WHAT TO WORK ON
Exclude the pictures, then repeat exactly each line from the one containing "WI-2308, status: In progress -> On hold" to the final line of the records that follow.

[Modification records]
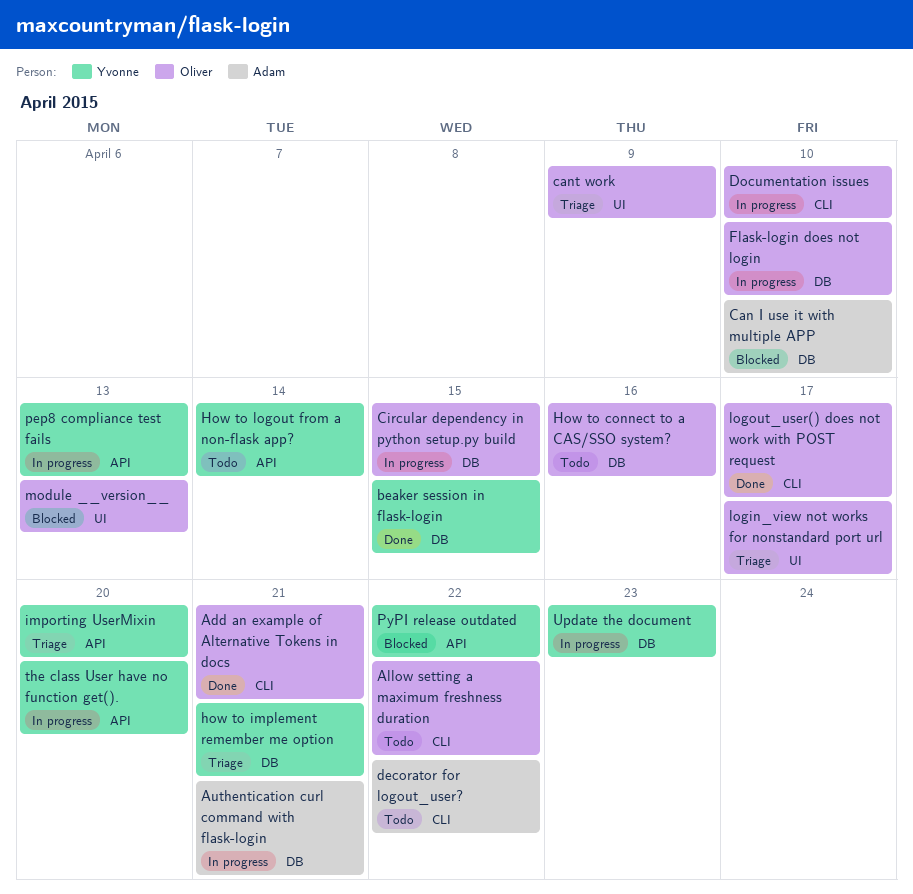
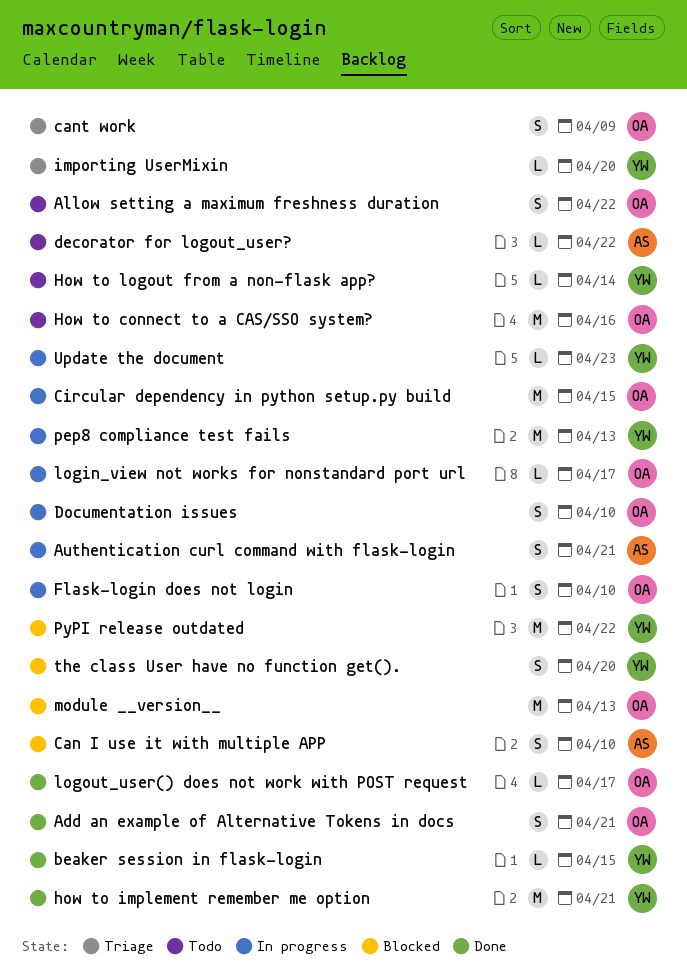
how to implement remember me option, status: Triage -> Done
login_view not works for nonstandard port url, status: Triage -> In progress
the class User have no function get()., status: In progress -> Blocked

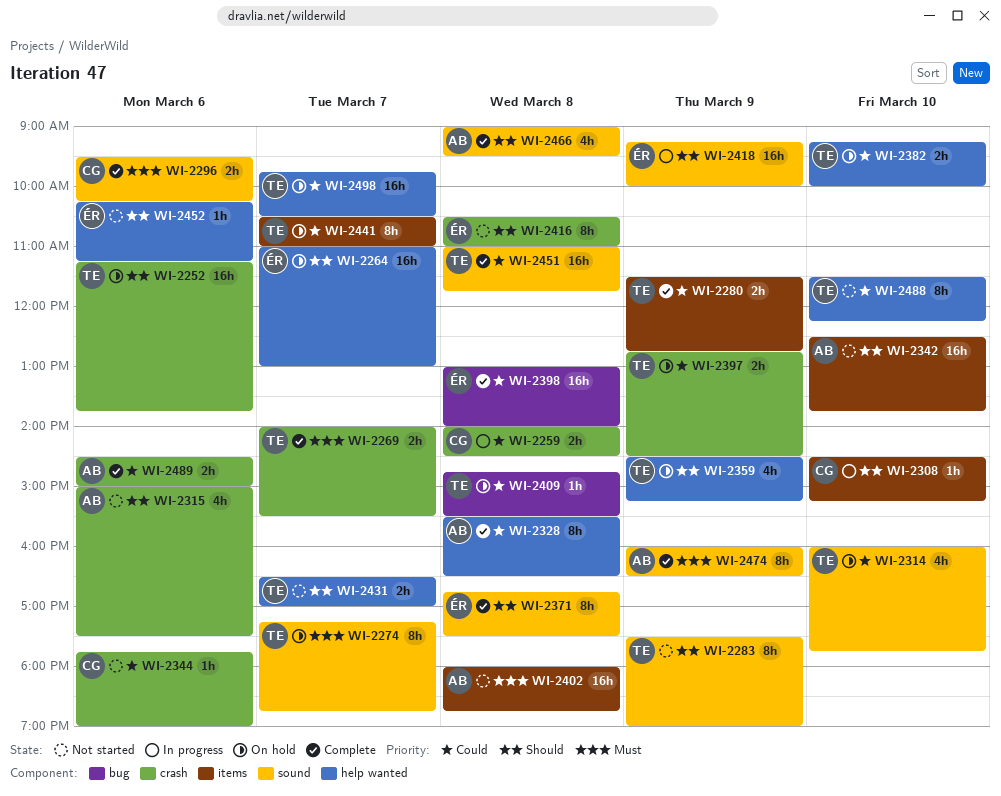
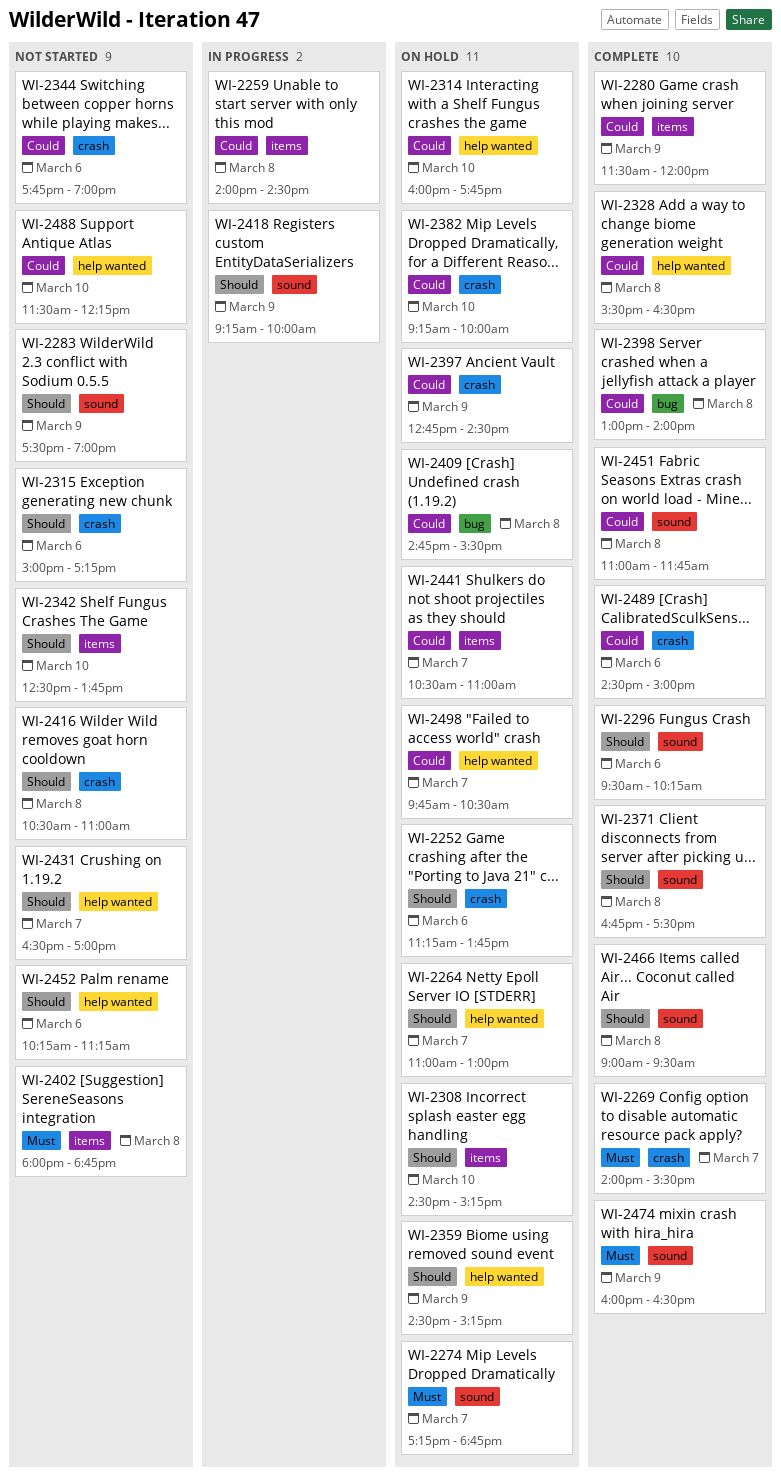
WI-2259, label: crash -> items
WI-2280, ends: 12:45 -> 12:00
WI-2296, priority: Must -> Should
WI-2308, status: In progress -> On hold
WI-2314, label: sound -> help wanted
WI-2315, ends: 17:30 -> 17:15
WI-2382, label: help wanted -> crash

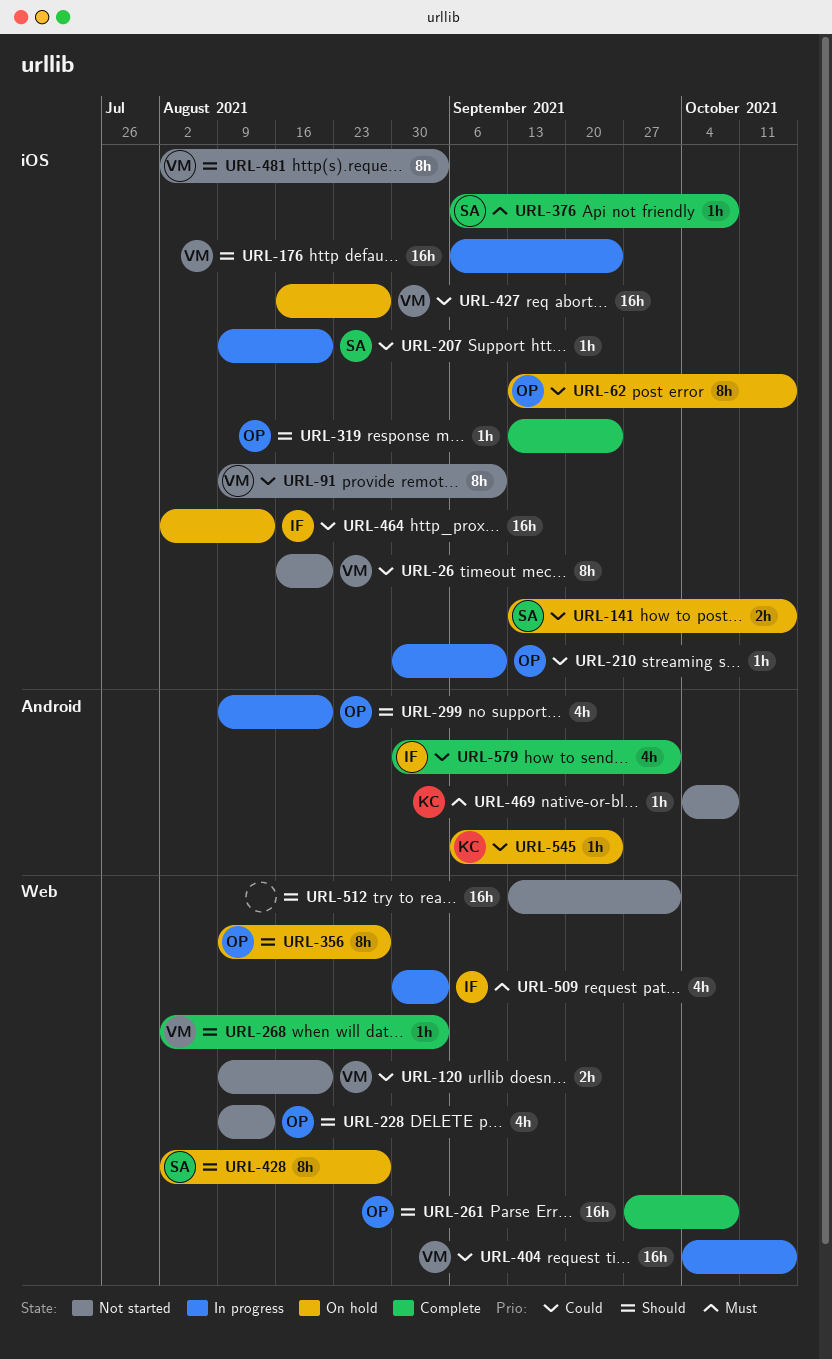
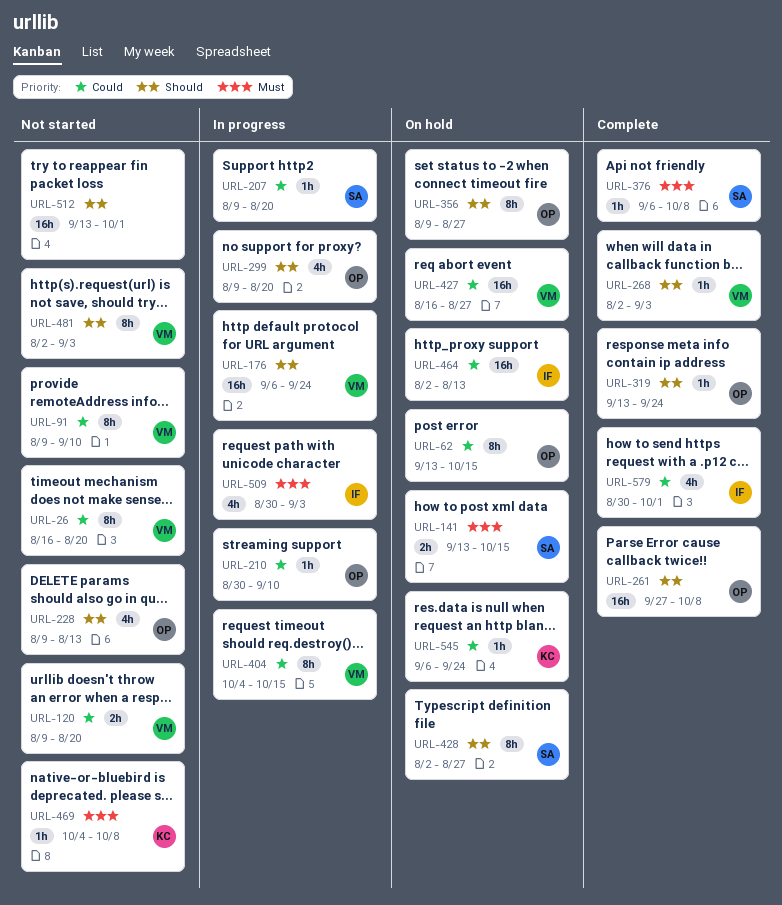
URL-141, priority: Could -> Must
URL-404, estimate: 16h -> 8h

OUTPUT FOR THIS TASK
WI-2308, status: In progress -> On hold
WI-2314, label: sound -> help wanted
WI-2315, ends: 17:30 -> 17:15
WI-2382, label: help wanted -> crash

URL-141, priority: Could -> Must
URL-404, estimate: 16h -> 8h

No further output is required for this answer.